Ali, entre os menosprezados silvícolas do Centro-Oeste, um Lévi-Strauss de 20 e poucos anos começou a fecundar aquela que seria sua obra da maturidade, a mais revolucionária: O Pensamento Selvagem (1962). Mesmo as comunidades iletradas são capazes de produzir sistemas de apreensão da realidade, de conhecimento do mundo, de produção simbólica de mitos e lendas de uma extrema sofisticação – por que não? – intelectual. Uma das mais citadas frases de Lévi-Strauss diz: “Para serem felizes, os cidadãos dos países ricos precisariam incorporar algumas lições das sociedades primitivas”.
A perspicácia de antropólogo e o amor pela fotografia conduziram Lévi-Strauss até as tribos do asfalto. Em contraste com os “selvagens da floresta”, despejou sua fina ironia naquela São Paulo que se espelhava na Europa, mas que não conseguia ser senão provinciana e caipira.
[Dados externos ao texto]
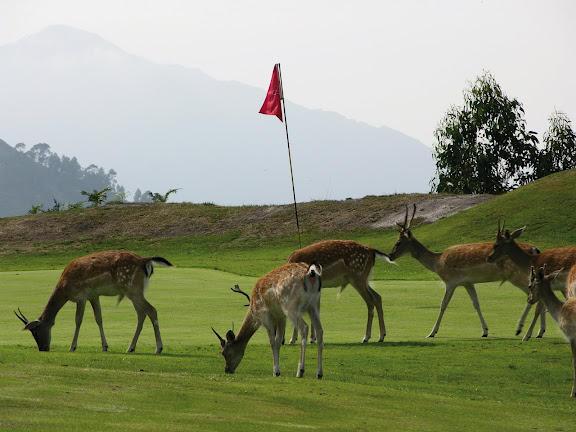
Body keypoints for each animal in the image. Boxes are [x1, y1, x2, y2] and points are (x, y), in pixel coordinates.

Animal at [13, 251, 171, 352]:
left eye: (35, 332)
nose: (43, 348)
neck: (64, 288)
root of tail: (145, 261)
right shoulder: (94, 296)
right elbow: (99, 318)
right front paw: (105, 346)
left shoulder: (81, 296)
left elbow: (78, 320)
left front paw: (72, 346)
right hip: (133, 291)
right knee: (142, 314)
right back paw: (131, 347)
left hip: (132, 288)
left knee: (151, 310)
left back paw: (158, 348)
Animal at [390, 204, 544, 340]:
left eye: (398, 242)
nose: (390, 255)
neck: (437, 262)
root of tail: (535, 250)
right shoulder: (467, 283)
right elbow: (476, 303)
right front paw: (485, 331)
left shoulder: (451, 281)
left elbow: (443, 304)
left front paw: (431, 333)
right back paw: (539, 332)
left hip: (517, 276)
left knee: (533, 296)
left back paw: (522, 329)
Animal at [528, 264, 576, 400]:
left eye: (530, 285)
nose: (529, 300)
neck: (559, 313)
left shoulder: (571, 335)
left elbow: (574, 362)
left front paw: (572, 393)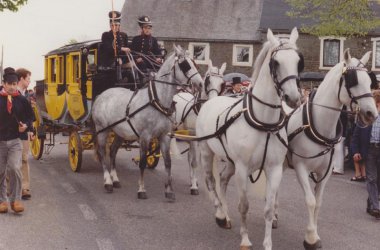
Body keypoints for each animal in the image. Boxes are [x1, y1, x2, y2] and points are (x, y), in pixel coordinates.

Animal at [91, 45, 203, 200]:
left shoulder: (164, 136)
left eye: (194, 63)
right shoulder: (145, 136)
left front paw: (169, 191)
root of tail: (101, 95)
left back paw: (115, 179)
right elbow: (143, 163)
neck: (156, 101)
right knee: (102, 153)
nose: (200, 83)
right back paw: (107, 181)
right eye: (185, 65)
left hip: (119, 132)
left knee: (112, 151)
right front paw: (141, 190)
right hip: (102, 129)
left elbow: (168, 162)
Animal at [174, 59, 227, 194]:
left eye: (222, 83)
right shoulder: (194, 138)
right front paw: (194, 187)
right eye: (208, 80)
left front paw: (195, 182)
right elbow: (194, 162)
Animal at [196, 27, 302, 250]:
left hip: (230, 161)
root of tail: (211, 101)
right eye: (275, 62)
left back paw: (226, 215)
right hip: (206, 150)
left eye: (298, 61)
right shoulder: (243, 167)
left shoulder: (274, 169)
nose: (293, 98)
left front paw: (268, 243)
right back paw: (220, 214)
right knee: (211, 181)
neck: (264, 121)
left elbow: (268, 209)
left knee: (223, 180)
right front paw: (245, 239)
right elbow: (244, 205)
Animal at [280, 48, 376, 248]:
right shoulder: (301, 167)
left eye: (370, 81)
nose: (372, 114)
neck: (317, 125)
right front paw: (310, 238)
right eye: (353, 80)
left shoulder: (325, 172)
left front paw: (315, 234)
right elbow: (310, 201)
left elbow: (318, 202)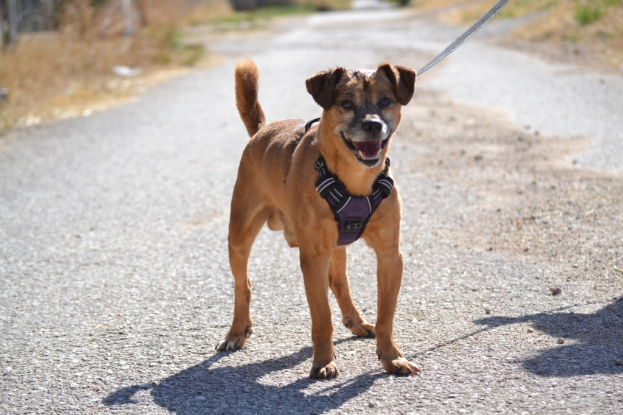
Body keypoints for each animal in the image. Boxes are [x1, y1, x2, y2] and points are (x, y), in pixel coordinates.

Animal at [216, 59, 420, 379]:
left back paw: (356, 322)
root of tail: (262, 130)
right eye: (346, 103)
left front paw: (392, 357)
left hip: (336, 246)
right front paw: (324, 361)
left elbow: (386, 316)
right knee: (243, 284)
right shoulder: (313, 258)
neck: (355, 179)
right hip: (239, 234)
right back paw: (237, 332)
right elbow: (322, 317)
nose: (373, 125)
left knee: (339, 283)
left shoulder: (390, 256)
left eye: (386, 100)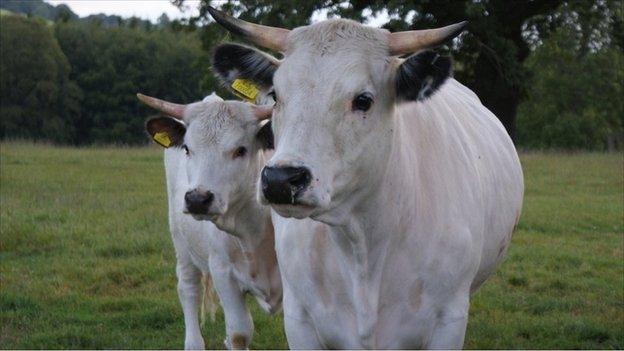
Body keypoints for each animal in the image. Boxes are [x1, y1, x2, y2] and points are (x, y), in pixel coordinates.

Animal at [140, 93, 282, 350]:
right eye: (187, 148)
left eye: (240, 150)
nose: (197, 199)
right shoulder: (222, 271)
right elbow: (239, 333)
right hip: (181, 246)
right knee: (188, 289)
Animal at [208, 7, 520, 350]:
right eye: (276, 95)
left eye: (363, 100)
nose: (280, 179)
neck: (362, 245)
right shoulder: (299, 318)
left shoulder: (449, 321)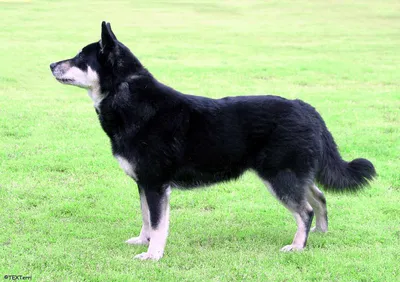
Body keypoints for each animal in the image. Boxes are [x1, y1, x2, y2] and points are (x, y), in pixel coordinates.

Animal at [50, 20, 376, 262]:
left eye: (80, 58)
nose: (51, 64)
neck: (128, 96)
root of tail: (307, 108)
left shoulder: (156, 184)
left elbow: (158, 223)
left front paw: (153, 255)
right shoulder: (143, 184)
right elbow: (146, 219)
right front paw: (142, 241)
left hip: (280, 177)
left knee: (305, 210)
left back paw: (298, 246)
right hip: (294, 174)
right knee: (319, 198)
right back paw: (320, 234)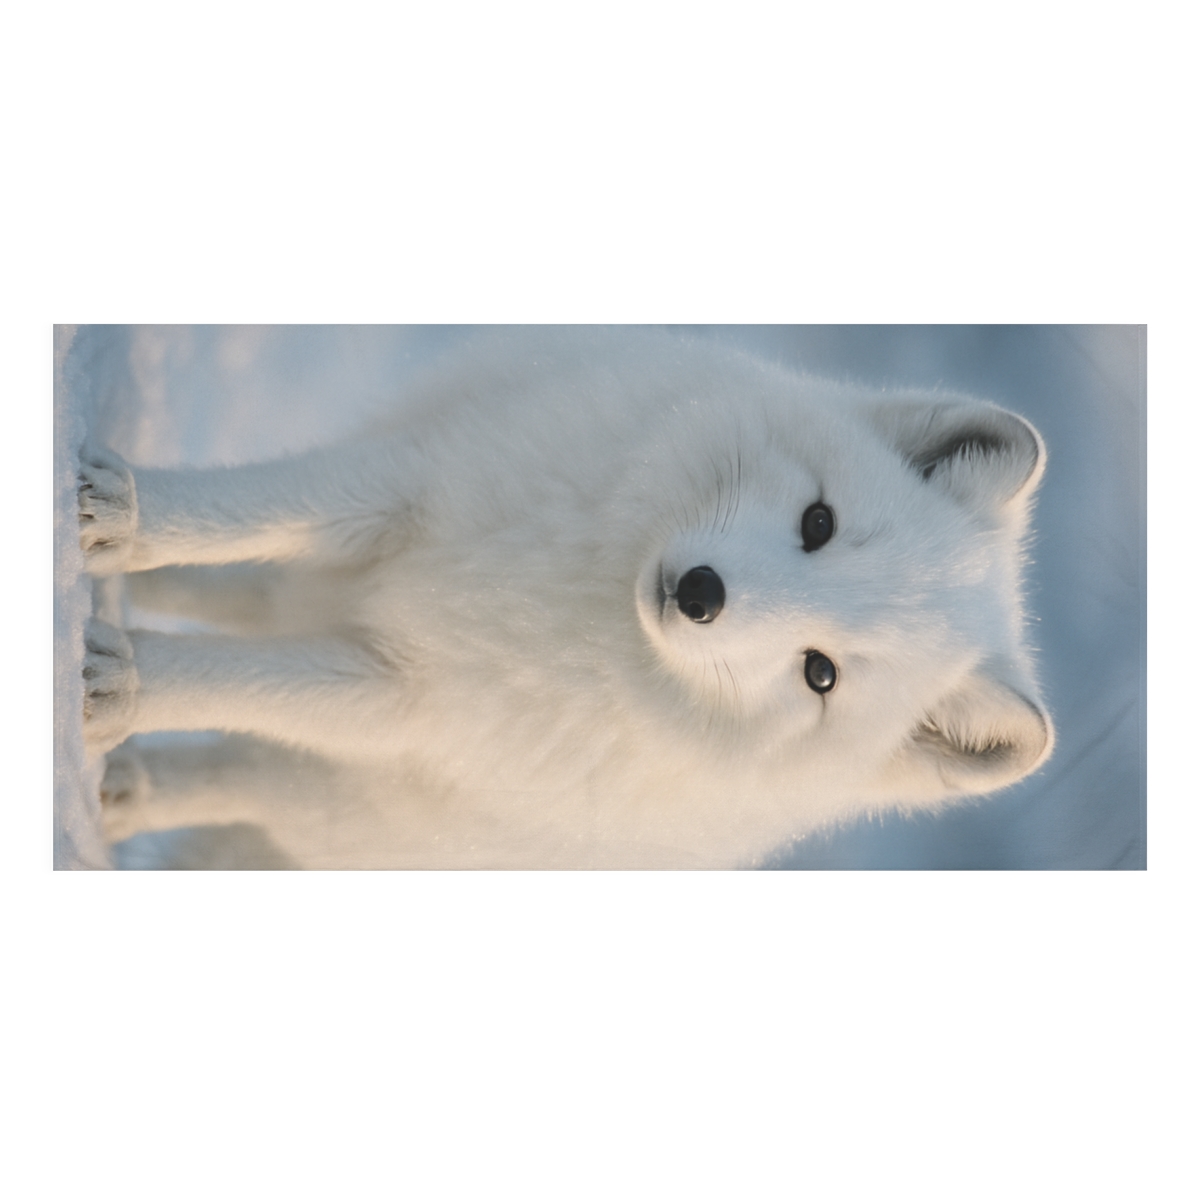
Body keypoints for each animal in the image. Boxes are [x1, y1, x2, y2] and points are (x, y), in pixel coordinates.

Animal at [79, 329, 1054, 868]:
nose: (700, 594)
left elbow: (237, 685)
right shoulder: (411, 481)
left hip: (324, 794)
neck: (585, 599)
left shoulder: (410, 700)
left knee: (224, 770)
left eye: (821, 676)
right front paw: (117, 512)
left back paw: (124, 781)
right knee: (237, 590)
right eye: (820, 521)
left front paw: (118, 684)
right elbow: (247, 509)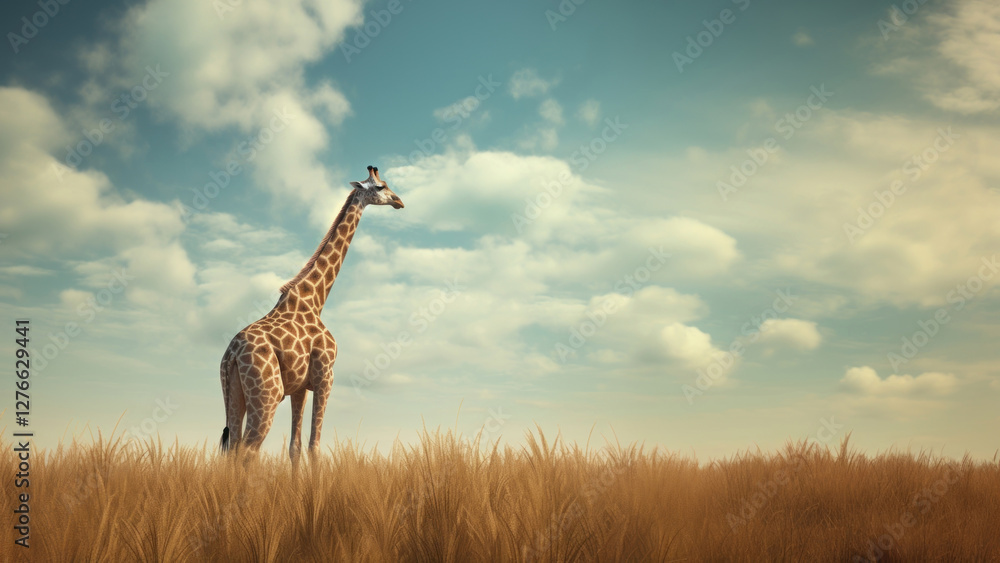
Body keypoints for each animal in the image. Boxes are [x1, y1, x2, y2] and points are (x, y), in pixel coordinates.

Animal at [219, 165, 404, 465]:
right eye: (380, 186)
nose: (399, 201)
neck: (315, 299)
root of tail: (231, 355)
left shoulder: (299, 387)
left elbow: (294, 447)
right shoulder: (326, 376)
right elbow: (314, 446)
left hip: (234, 395)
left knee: (233, 448)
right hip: (267, 395)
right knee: (248, 450)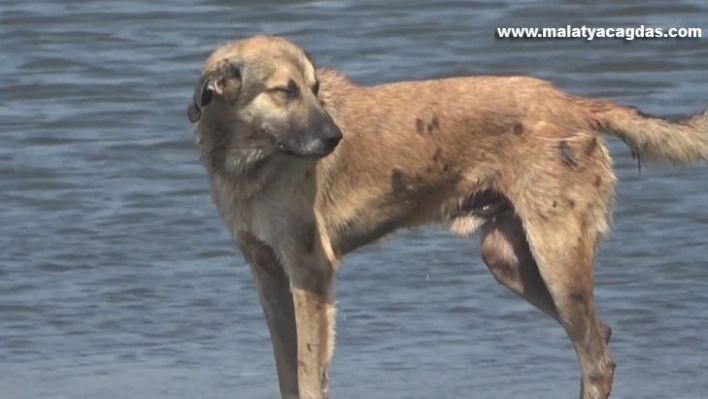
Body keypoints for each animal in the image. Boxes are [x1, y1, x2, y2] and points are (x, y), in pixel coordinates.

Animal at [187, 35, 708, 399]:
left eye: (315, 91)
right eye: (284, 92)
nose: (335, 138)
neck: (250, 159)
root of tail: (574, 104)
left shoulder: (310, 271)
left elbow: (309, 371)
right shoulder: (269, 275)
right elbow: (287, 369)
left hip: (558, 259)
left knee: (597, 360)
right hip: (510, 261)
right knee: (599, 341)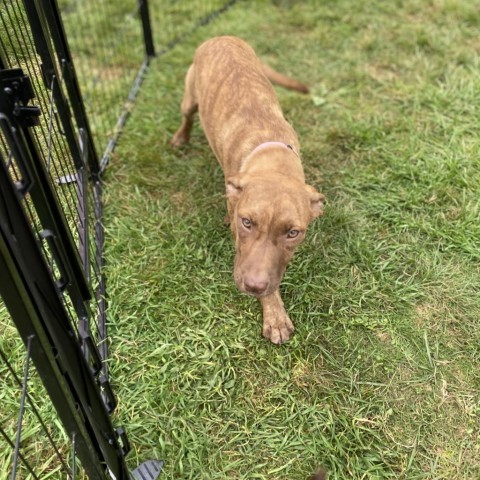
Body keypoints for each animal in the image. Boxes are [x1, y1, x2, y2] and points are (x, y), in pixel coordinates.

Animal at [171, 37, 324, 344]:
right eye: (247, 222)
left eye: (293, 233)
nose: (254, 286)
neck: (273, 159)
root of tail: (222, 36)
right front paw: (274, 313)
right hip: (189, 97)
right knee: (187, 116)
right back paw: (181, 137)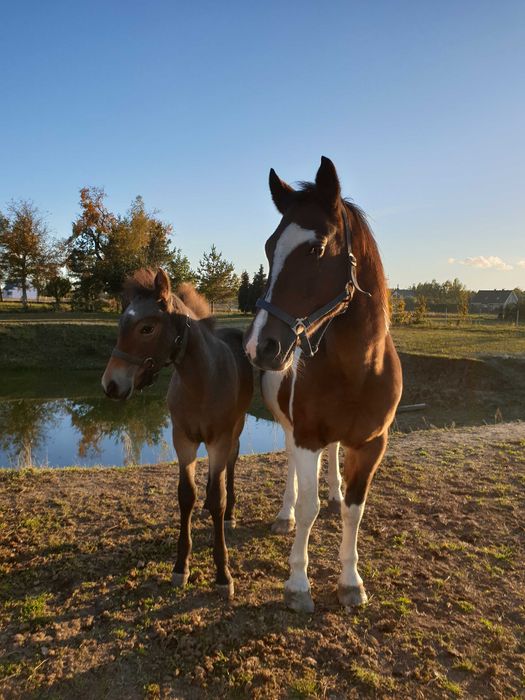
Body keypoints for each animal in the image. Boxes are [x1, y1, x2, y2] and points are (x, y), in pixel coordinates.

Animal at [101, 270, 253, 600]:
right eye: (120, 325)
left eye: (147, 327)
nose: (110, 385)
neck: (201, 381)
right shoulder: (183, 439)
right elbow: (187, 496)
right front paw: (181, 566)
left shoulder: (218, 439)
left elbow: (218, 495)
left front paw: (223, 574)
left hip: (236, 426)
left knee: (231, 463)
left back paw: (230, 513)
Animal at [245, 156, 402, 608]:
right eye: (269, 248)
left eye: (316, 248)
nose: (260, 346)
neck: (359, 367)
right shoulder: (306, 437)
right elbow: (307, 507)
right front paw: (298, 583)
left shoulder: (372, 444)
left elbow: (354, 509)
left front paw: (351, 581)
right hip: (289, 428)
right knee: (292, 477)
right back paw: (284, 515)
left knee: (333, 461)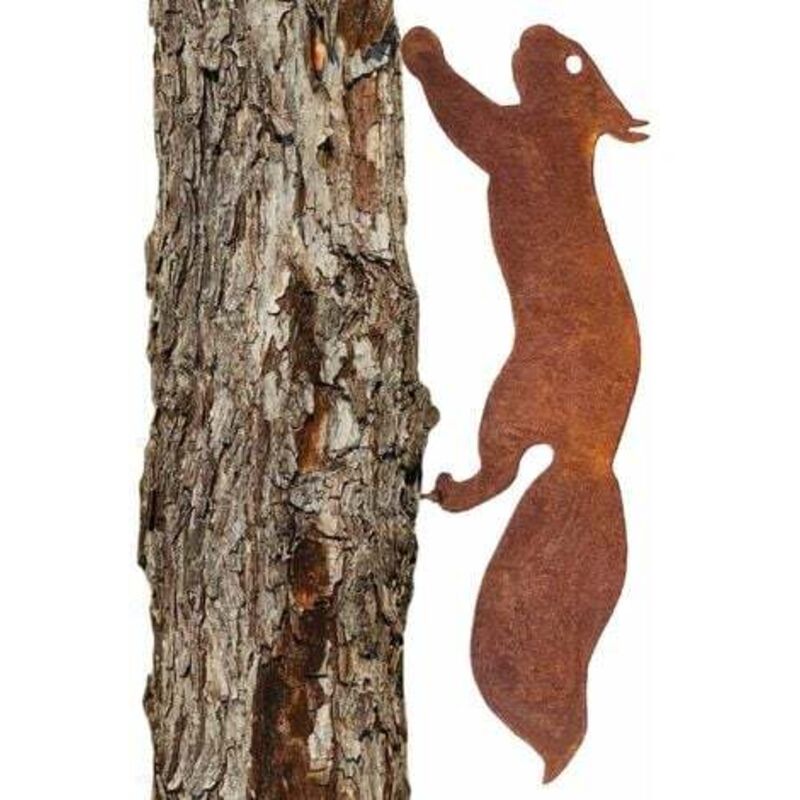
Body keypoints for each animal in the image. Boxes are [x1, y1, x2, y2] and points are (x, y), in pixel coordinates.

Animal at [402, 25, 646, 782]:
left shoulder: (515, 142)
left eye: (571, 61)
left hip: (508, 403)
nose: (533, 30)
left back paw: (448, 490)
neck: (568, 135)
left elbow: (468, 117)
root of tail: (592, 457)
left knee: (500, 473)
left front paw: (421, 49)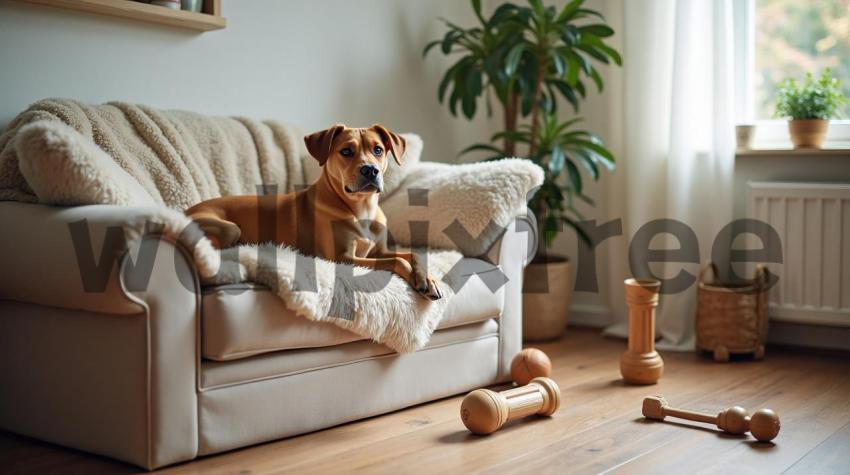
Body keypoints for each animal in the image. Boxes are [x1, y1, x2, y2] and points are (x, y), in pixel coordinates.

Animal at [182, 124, 440, 300]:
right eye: (346, 151)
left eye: (378, 150)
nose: (370, 170)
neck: (360, 208)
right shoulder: (343, 257)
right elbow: (396, 261)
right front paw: (415, 276)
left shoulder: (379, 250)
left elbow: (412, 255)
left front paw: (427, 279)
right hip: (229, 228)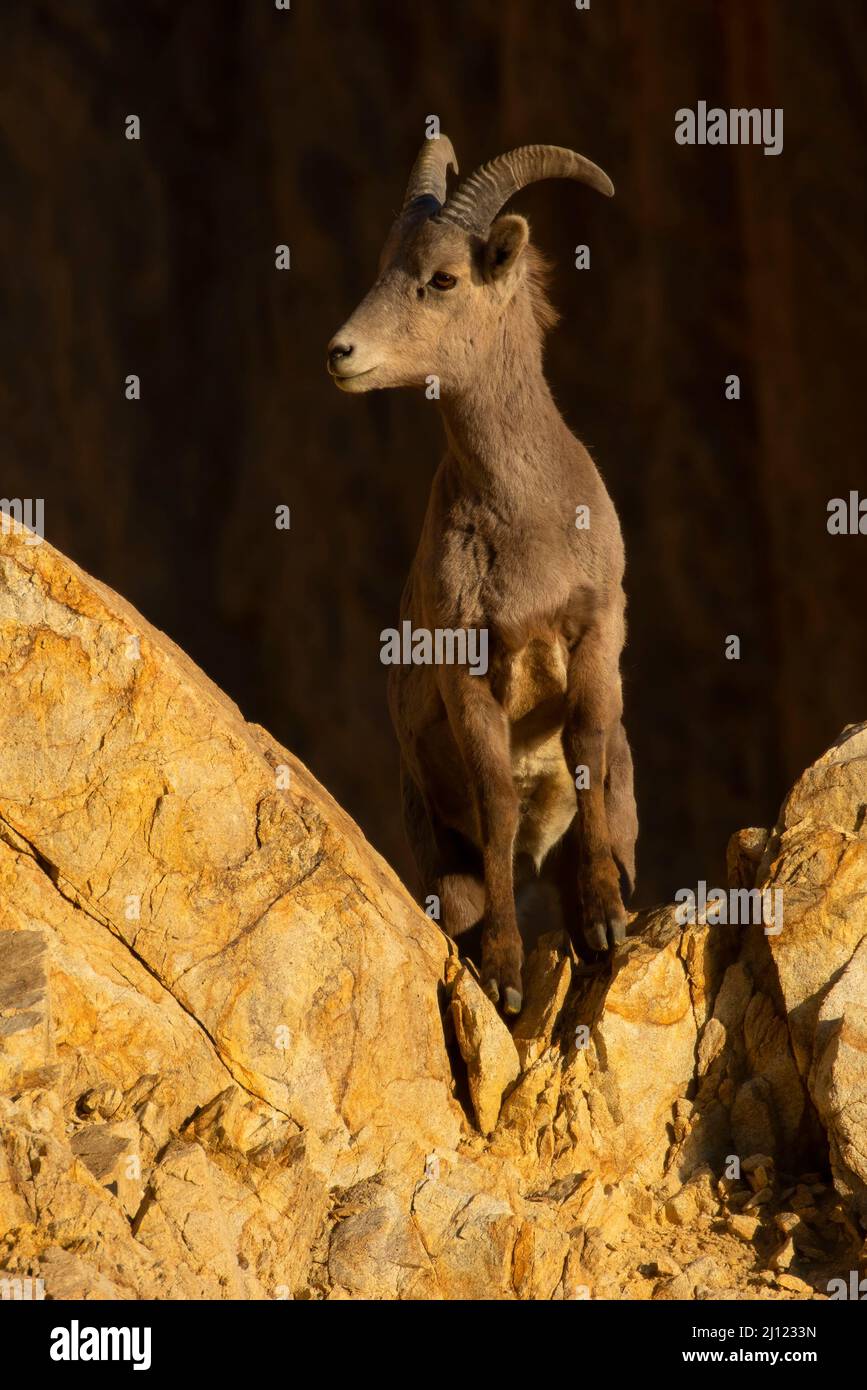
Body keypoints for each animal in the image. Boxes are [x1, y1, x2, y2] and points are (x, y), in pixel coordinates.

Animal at [325, 135, 636, 1017]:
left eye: (442, 279)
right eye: (384, 267)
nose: (341, 354)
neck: (527, 522)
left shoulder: (595, 629)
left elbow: (584, 744)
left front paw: (604, 919)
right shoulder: (467, 667)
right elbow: (497, 797)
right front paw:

Ao cidadão urbano submetido à platitude diária do que os franceses chamam de metro-boulot-dodo, aprisionado à ilusão insípida de quem se acha informadíssimo ao assistir ao Jornal Nacional, não há argumento capaz de convencê-lo da supremacia de povos que andam nus nas selvas, usam cocares e botoques e não dispõem de um Starbucks Café na esquina.
Assim pensam igualmente os fanáticos inescrupulosos do agronegócio e o ministro do Meio Ambiente, o qual despreza de tal forma o meio ambiente que decidiu acossar os nativos brasileiros exatamente por eles protegerem o que ainda é, sabe-se lá até quando, o mais rico ecossistema do mundo.
Enquanto a cavalaria miliciana se preparava em Brasília para o assalto aos 800 mil brasileiros nativos que sobraram, distribuídos em 225 etnias, percorria a Europa, com sua dignidade majestática, o único dignitário aqui da terra, salvo aquele outro que virou preso político, a ser recepcionado com respeito e atenção em lugares em que o presidente farsante e caricato é escorraçado o tempo todo.
O cacique Raoni Metuktire, líder dos Kayapó, refez sua histórica peregrinação de 30 anos atrás com o músico Sting, para reivindicar o mesmo de sempre: respeito às reservas de seu povo no Xingu. Passou pelo Festival de Cinema de Cannes, encontrou-se com o presidente francês, Emmanuel Macron, e recebeu a comovida solidariedade e um caloroso abraço do papa Francisco.
A sabedoria ancestral dos povos da floresta prega, pela voz de Raoni, que, se a mata for destruída, “não é só o índio que vai morrer”.
Fundador do Serviço de Proteção ao Índio (SPI), em 1910, o militar Cândido Rondon assinaria embaixo. Rondon, que tinha sangue índio, tornou-se marechal do Exército brasileiro ao fim de suas infindáveis missões para instalar uma rede de telegrafia no sertão mais profundo. Entendeu a importância e solidarizou-se com as comunidades da selva. Um patriota que o Exército entreguista do Capitão Zero hoje ignora.